Both sides tend to overlook that Pope John was in most things doctrinally conservative, even on questions of papal authority and certainly on issues of sexual morality. Indeed, his resolute orthodoxy arguably made the aggiornamento possible.
However, Pope John accompanied his conservatism with an emphasis not on condemnation, but on forgiveness and conversion, on empathy and dialogue, on placing above all God’s all-embracing love and mercy.
These are qualities that transcend philosophical differences.
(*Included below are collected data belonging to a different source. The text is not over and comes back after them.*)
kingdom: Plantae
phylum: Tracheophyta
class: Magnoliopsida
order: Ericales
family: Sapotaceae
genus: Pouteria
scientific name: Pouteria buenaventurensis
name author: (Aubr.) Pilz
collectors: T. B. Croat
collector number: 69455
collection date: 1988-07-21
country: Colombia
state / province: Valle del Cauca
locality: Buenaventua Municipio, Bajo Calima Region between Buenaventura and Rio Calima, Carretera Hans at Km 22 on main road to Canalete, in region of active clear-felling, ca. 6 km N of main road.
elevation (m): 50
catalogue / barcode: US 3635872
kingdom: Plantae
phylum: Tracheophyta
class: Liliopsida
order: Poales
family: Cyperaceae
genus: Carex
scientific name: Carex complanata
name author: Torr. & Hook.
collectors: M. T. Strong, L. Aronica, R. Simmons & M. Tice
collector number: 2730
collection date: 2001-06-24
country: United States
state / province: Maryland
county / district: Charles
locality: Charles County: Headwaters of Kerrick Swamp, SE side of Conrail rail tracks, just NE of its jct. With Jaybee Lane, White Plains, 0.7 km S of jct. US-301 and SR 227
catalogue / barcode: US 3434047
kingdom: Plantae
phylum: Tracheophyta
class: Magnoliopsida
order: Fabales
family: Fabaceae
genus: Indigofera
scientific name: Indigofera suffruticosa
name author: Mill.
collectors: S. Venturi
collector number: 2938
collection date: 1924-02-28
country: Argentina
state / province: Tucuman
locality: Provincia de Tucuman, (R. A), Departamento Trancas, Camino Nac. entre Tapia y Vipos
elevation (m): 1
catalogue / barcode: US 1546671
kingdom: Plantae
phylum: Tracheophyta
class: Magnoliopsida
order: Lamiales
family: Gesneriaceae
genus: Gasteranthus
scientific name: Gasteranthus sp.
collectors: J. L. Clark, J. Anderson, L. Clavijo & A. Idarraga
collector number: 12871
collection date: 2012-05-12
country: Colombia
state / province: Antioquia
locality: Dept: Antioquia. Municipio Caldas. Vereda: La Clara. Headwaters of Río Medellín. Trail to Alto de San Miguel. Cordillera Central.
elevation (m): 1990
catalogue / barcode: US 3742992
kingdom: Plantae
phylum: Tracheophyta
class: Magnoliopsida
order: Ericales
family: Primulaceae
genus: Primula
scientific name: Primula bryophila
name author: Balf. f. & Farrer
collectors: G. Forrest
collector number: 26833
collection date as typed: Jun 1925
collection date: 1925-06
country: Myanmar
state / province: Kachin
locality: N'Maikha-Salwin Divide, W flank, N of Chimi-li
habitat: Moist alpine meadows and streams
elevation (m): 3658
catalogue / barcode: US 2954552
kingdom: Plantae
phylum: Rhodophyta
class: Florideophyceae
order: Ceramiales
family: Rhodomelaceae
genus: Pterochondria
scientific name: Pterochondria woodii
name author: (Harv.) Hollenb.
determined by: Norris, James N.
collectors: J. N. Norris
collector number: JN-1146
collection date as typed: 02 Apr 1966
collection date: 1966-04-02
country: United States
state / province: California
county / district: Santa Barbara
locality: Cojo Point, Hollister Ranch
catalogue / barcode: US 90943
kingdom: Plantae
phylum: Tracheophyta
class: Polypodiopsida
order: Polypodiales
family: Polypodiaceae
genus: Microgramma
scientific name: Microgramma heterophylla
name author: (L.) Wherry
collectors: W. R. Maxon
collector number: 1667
These are also qualities that are difficult to communicate.
Almost exactly 50 years after the death of Pope John XXIII we have received in Pope Francis a pontiff in the mould of il buono Papa Giovanni another doctrinal conservative whose amiable humility and apparent willingness to listen is winning the hearts of Catholics from across the spectrum.
Pope Francis might not introduce groundbreaking reforms, never mind an Ecumenical Church Council, but in the manner in which he communicates the message of our faith we can hear echoes of John XXIII.
On the eve of the opening of the Second Vatican Council in October 1962, Pope John addressed the crowds in St Peter’s Square. He concluded with simple words of immense warmth: As you return to your homes, he told the people, give your little children a kiss tell them it is from Pope John.
More than half a century later, the faithful can still feel that kiss.